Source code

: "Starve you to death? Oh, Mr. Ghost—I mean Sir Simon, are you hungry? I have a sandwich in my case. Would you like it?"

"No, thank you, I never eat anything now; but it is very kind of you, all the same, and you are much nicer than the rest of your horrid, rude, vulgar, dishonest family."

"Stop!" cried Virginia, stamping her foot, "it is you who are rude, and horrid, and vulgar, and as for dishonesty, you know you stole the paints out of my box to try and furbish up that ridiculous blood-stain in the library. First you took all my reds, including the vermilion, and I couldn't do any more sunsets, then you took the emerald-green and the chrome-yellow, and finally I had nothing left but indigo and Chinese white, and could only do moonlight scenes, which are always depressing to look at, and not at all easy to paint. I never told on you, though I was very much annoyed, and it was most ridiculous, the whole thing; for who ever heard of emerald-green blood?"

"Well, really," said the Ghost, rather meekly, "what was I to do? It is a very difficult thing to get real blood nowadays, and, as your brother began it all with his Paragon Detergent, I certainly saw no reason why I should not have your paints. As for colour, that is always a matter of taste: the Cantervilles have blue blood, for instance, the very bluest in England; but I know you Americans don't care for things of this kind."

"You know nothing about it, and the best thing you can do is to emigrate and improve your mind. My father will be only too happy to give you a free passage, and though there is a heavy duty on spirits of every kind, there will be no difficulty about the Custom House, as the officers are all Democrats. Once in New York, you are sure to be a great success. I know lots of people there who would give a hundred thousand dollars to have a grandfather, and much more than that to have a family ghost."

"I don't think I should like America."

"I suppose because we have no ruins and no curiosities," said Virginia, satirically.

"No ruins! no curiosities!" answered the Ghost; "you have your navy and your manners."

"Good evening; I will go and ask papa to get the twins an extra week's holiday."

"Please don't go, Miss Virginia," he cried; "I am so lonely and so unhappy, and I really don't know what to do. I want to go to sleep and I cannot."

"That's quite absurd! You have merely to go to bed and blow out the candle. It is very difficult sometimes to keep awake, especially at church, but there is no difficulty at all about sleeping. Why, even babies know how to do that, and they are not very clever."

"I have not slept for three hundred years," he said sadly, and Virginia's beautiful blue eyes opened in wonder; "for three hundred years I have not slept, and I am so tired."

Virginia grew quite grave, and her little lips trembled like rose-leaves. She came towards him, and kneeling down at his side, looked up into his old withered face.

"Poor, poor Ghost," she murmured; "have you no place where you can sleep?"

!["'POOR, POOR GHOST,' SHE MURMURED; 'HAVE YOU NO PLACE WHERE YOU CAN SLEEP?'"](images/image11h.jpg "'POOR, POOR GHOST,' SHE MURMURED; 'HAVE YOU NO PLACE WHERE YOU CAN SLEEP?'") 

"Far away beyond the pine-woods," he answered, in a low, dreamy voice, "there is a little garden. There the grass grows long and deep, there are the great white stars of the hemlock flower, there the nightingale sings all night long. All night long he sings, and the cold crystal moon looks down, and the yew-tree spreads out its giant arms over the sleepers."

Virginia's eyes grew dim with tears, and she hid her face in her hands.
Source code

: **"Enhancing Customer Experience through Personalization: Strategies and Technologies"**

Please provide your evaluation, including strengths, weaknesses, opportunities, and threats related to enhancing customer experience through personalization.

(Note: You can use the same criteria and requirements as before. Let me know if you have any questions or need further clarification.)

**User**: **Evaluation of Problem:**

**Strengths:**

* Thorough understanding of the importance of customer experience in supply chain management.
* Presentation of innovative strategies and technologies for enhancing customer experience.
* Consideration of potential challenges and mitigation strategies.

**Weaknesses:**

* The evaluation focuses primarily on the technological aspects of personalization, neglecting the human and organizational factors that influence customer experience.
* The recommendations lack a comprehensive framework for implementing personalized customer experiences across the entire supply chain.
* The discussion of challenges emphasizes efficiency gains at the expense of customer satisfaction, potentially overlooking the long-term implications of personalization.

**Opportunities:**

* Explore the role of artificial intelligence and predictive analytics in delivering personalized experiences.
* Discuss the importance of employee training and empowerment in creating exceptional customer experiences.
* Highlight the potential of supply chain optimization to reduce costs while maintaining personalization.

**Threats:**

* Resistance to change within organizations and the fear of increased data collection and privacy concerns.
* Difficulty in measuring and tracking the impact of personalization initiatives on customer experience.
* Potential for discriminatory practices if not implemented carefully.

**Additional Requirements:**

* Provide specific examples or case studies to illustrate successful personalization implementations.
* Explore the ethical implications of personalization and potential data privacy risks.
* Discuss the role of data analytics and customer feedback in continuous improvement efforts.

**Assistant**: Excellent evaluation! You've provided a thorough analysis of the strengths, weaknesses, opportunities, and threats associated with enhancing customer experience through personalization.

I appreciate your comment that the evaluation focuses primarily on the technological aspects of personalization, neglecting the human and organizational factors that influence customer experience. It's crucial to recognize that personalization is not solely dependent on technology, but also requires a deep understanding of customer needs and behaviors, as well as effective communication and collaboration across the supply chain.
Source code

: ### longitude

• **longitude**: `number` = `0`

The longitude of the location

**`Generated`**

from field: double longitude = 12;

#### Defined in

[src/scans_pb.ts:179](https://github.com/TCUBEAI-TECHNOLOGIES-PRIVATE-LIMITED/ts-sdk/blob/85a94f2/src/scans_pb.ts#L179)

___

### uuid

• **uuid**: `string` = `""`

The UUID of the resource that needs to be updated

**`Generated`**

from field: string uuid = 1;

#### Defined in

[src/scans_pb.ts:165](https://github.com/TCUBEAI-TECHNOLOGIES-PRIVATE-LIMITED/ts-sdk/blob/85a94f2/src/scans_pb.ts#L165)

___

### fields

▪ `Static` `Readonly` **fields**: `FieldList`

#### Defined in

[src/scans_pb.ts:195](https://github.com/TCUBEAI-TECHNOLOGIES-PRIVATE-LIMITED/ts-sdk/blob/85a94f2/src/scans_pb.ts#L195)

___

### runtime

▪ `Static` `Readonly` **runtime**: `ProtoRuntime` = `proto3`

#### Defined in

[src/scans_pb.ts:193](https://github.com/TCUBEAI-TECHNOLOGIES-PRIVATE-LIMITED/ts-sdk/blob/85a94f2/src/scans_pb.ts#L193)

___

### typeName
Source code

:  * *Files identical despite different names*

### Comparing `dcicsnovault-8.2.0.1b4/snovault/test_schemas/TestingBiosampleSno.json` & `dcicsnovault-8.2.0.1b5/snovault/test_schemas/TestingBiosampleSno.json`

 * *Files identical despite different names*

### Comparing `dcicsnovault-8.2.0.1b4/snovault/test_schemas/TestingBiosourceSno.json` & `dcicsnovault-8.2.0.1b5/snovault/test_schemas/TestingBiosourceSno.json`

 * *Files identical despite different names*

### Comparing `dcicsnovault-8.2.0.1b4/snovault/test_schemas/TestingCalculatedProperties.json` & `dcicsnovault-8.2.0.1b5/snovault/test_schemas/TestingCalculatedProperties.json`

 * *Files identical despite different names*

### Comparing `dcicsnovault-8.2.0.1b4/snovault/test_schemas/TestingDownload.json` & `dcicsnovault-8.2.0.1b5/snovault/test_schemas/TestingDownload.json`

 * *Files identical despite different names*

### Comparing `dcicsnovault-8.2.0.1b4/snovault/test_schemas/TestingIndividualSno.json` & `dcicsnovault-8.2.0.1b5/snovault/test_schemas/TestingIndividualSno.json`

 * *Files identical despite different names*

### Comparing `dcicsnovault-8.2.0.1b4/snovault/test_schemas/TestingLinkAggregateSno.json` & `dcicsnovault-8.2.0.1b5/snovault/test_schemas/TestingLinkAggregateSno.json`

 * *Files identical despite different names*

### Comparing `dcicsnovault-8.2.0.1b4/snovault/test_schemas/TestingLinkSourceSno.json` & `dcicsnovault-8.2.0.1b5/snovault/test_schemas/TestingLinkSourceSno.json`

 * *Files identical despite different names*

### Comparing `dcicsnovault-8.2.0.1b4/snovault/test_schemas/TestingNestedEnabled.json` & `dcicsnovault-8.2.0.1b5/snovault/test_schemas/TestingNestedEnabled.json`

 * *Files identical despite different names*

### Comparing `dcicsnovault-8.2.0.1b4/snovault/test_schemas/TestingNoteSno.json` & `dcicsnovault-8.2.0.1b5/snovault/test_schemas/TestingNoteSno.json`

* [What you should do]: Format the records as a Markdown table with the columns Row and Line, numbering each line and leaving out blank lines. Begin at the first line of the records and stop after the line that contains "thank you, I".

* [Answer]:
| Row | Line |
|---|---|
| 1 | Source code |
| 2 | : "Starve you to death? Oh, Mr. Ghost—I mean Sir Simon, are you hungry? I have a sandwich in my case. Would you like it?" |
| 3 | "No, thank you, I never eat anything now; but it is very kind of you, all the same, and you are much nicer than the rest of your horrid, rude, vulgar, dishonest family." |